═════ TASK DATA
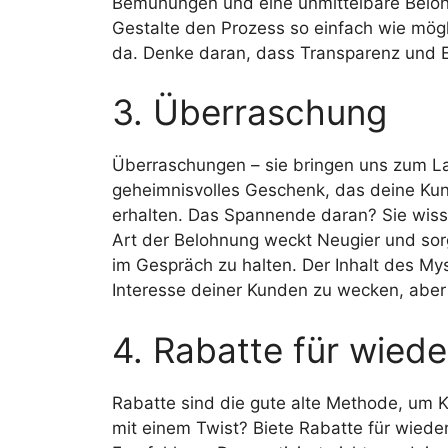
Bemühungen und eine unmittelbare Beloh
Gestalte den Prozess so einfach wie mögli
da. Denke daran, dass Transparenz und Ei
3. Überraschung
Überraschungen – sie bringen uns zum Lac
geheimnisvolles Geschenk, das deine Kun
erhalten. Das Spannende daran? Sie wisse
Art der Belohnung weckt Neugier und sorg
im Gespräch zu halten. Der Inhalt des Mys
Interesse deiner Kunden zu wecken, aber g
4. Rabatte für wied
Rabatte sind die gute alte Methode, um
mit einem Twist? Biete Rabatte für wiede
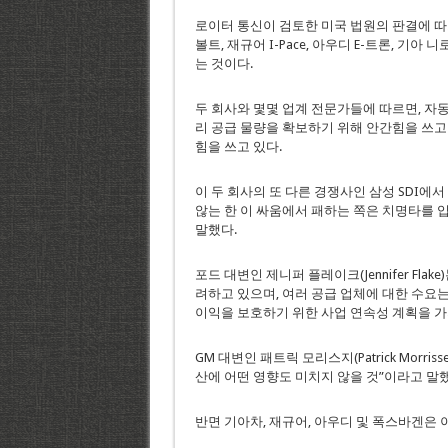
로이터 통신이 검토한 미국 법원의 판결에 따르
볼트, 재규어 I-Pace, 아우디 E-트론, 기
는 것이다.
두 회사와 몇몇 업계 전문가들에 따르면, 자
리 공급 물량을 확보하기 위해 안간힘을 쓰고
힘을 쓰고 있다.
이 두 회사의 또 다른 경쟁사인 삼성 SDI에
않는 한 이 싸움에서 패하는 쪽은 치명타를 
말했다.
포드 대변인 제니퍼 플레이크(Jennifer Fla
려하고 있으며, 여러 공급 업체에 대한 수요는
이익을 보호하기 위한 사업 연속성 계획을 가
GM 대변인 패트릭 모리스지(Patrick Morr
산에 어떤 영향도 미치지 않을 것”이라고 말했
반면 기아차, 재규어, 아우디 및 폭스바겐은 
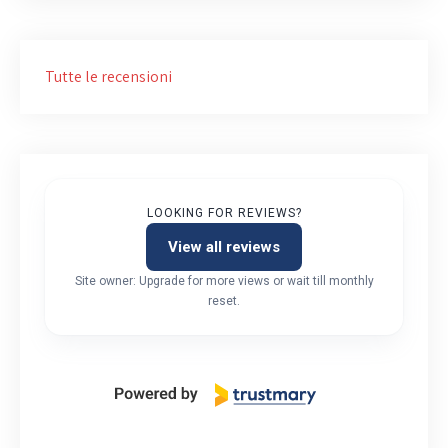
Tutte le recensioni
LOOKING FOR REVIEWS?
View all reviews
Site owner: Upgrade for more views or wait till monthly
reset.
══════════
In the copy, leave out the pictures and restate the records exactly.

Bemühungen und eine unmittelbare Beloh
Gestalte den Prozess so einfach wie mögli
da. Denke daran, dass Transparenz und Ei
3. Überraschung
Überraschungen – sie bringen uns zum Lac
geheimnisvolles Geschenk, das deine Kun
erhalten. Das Spannende daran? Sie wisse
Art der Belohnung weckt Neugier und sorg
im Gespräch zu halten. Der Inhalt des Mys
Interesse deiner Kunden zu wecken, aber g
4. Rabatte für wied
Rabatte sind die gute alte Methode, um
mit einem Twist? Biete Rabatte für wiede
로이터 통신이 검토한 미국 법원의 판결에 따르
볼트, 재규어 I-Pace, 아우디 E-트론, 기
는 것이다.
두 회사와 몇몇 업계 전문가들에 따르면, 자
리 공급 물량을 확보하기 위해 안간힘을 쓰고
힘을 쓰고 있다.
이 두 회사의 또 다른 경쟁사인 삼성 SDI에
않는 한 이 싸움에서 패하는 쪽은 치명타를 
말했다.
포드 대변인 제니퍼 플레이크(Jennifer Fla
려하고 있으며, 여러 공급 업체에 대한 수요는
이익을 보호하기 위한 사업 연속성 계획을 가
GM 대변인 패트릭 모리스지(Patrick Morr
산에 어떤 영향도 미치지 않을 것”이라고 말했
반면 기아차, 재규어, 아우디 및 폭스바겐은 
Tutte le recensioni
LOOKING FOR REVIEWS?
View all reviews
Site owner: Upgrade for more views or wait till monthly
reset.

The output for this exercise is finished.